Warum sind Ihre Eltern aus Italien nach Pforzheim gezogen?
Pforzheim hat eine lange italienische Einwanderungsgeschichte. Wenn man in Pforzheim ist, denkt man manchmal, man sei in Sizilien. Und im Sommer in Sizilien fühlt es sich an, als sei man in Pforzheim. Weil alle gleichzeitig Urlaub machen und man jedes Gesicht auf der Piazza aus dem eigenen Viertel in Deutschland kennt. Jedenfalls hörten meine Eltern irgendwann Anfang der Achtzigern, dass es in Pforzheim viel Arbeit gibt, also machten sie sich auf den Weg. Mein Papa sagt gerne: „Wir hatten einen Stuhl und einen Tisch, sonst nichts.“ Er arbeitet seit 36 Jahren in einer Firma, die Autoteile herstellt. Meine Mama ist Steuerberaterin. Es hat mich sehr beeindruckt und geprägt, wie sie sich alles erarbeitet und uns drei Brüder großgezogen haben,
Nach einem Tor gegen Hertha sind Sie zu einer Fernsehkamera gerannt und haben „Pforzheim 75177“ gegrüßt. Welche Erinnerungen haben Sie an diese Gegend?
Wir sind aufgewachsen in einem Häuserblock in der Nordstadt, meine zwei Brüder und ich teilten uns ein Zimmer. Mein älterer Bruder ist Juve-Fan, der jüngere Milan-Anhänger.
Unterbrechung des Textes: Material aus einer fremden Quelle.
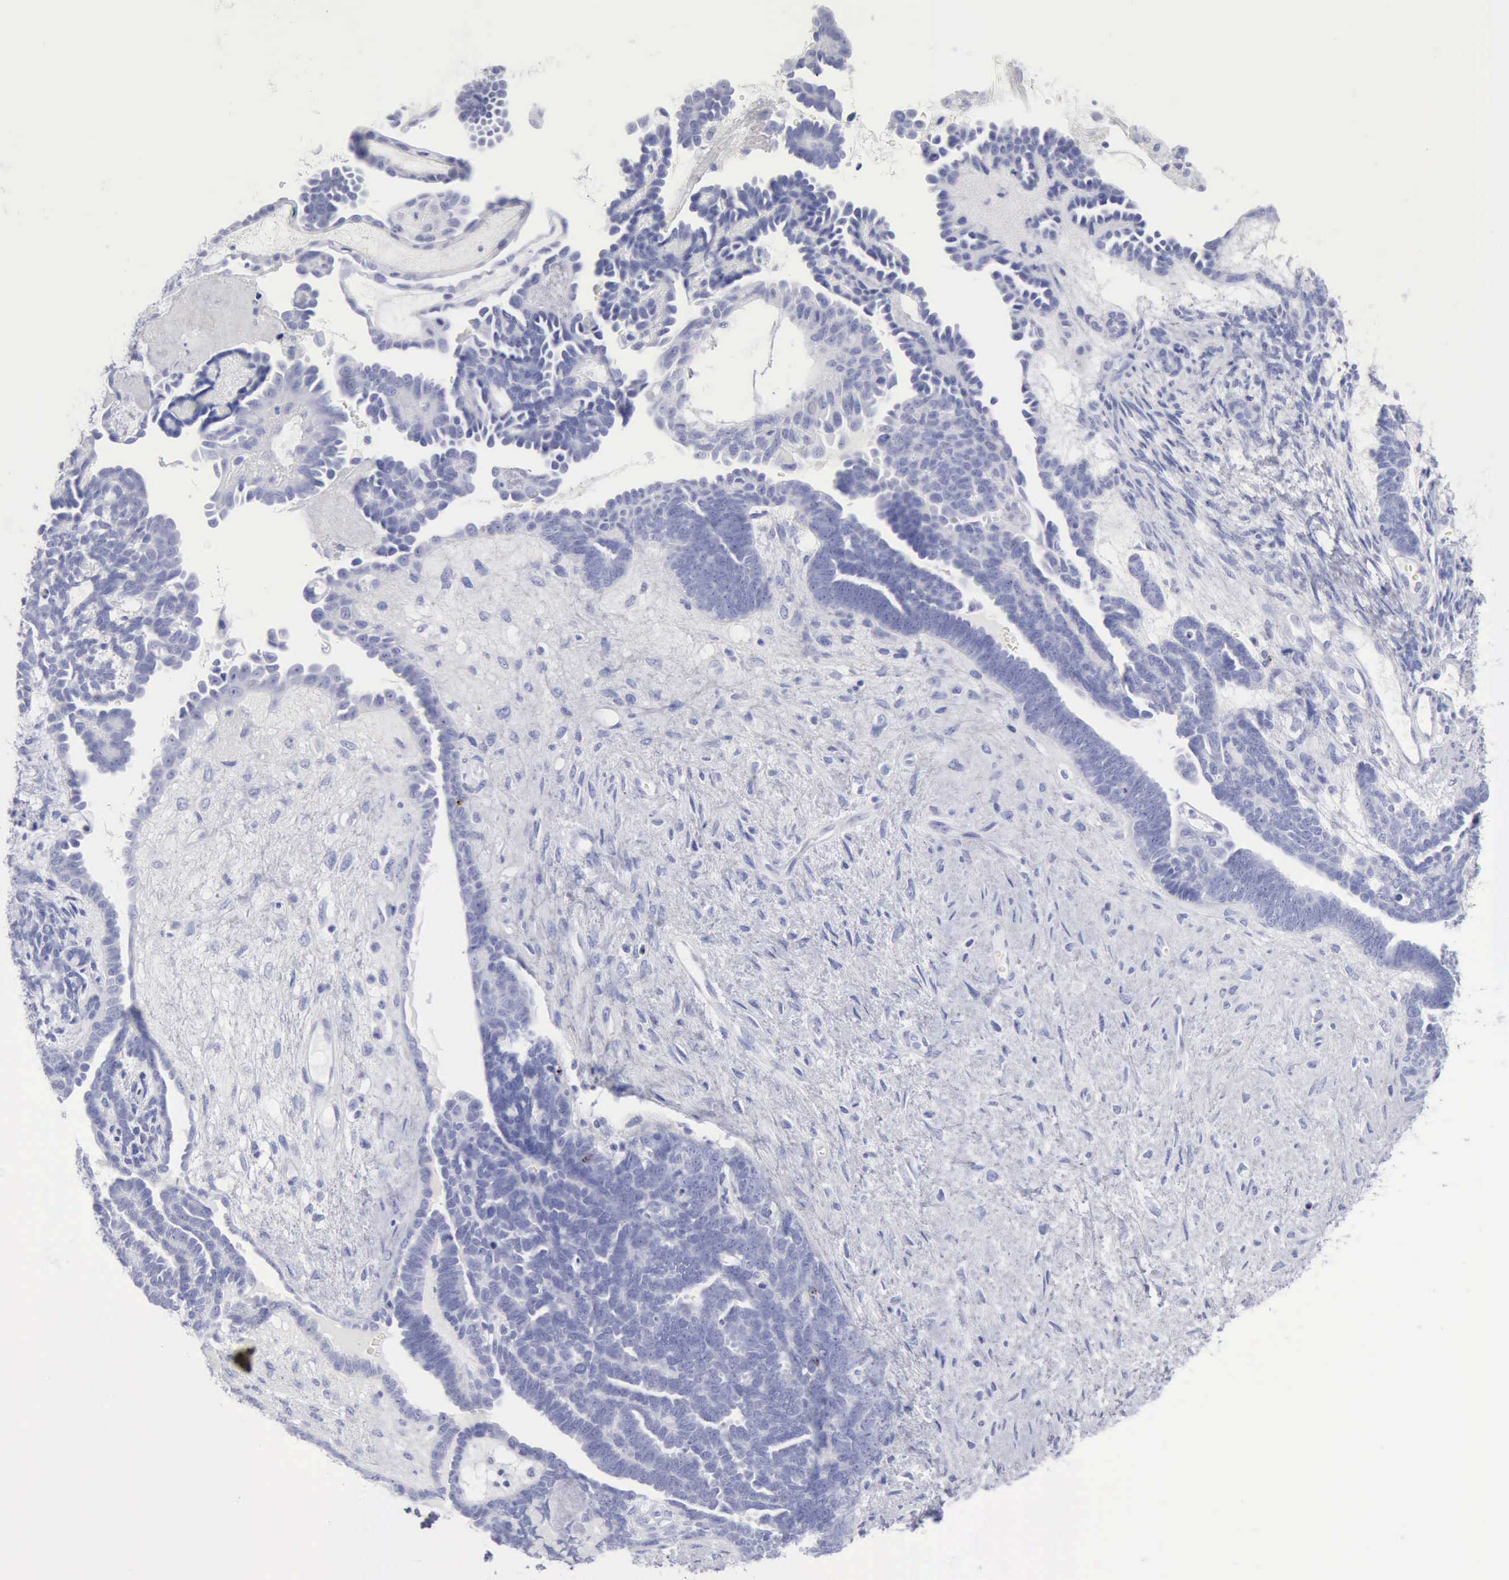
{"staining": {"intensity": "negative", "quantity": "none", "location": "none"}, "tissue": "endometrial cancer", "cell_type": "Tumor cells", "image_type": "cancer", "snomed": [{"axis": "morphology", "description": "Neoplasm, malignant, NOS"}, {"axis": "topography", "description": "Endometrium"}], "caption": "Neoplasm (malignant) (endometrial) stained for a protein using immunohistochemistry (IHC) shows no positivity tumor cells.", "gene": "GZMB", "patient": {"sex": "female", "age": 74}}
Ich aber habe meinem Opa vertraut. Er hat mir mal einen Pullover mitgebracht, auf dem das Bild eines Fußballers zu sehen war. Ich fragte ihn, wer das sei, und er antwortete, das ist Roberto Baggio von Inter Mailand. Ab da war ich Inter- und Baggio-Fan. Es gab daher viel Streit im Kinderzimmer. (Lacht.) Und viel Fußball auf Asphaltplätzen.
Haben Sie dort gelernt, so gut zu schießen?
Wir haben pausenlos gespielt. Tagsüber auf unserem Schulsportplatz. Allerdings gab es dort kein Flutlicht; wenn es dunkel wurde, war der Spaß also vorbei. Dann bin ich rüber zum Parkplatz des Supermarkts, der die ganze Nacht beleuchtet war. Außerdem konnte mich da meine Mutter sehen, der Parkplatz lag direkt gegenüber unserer Wohnung.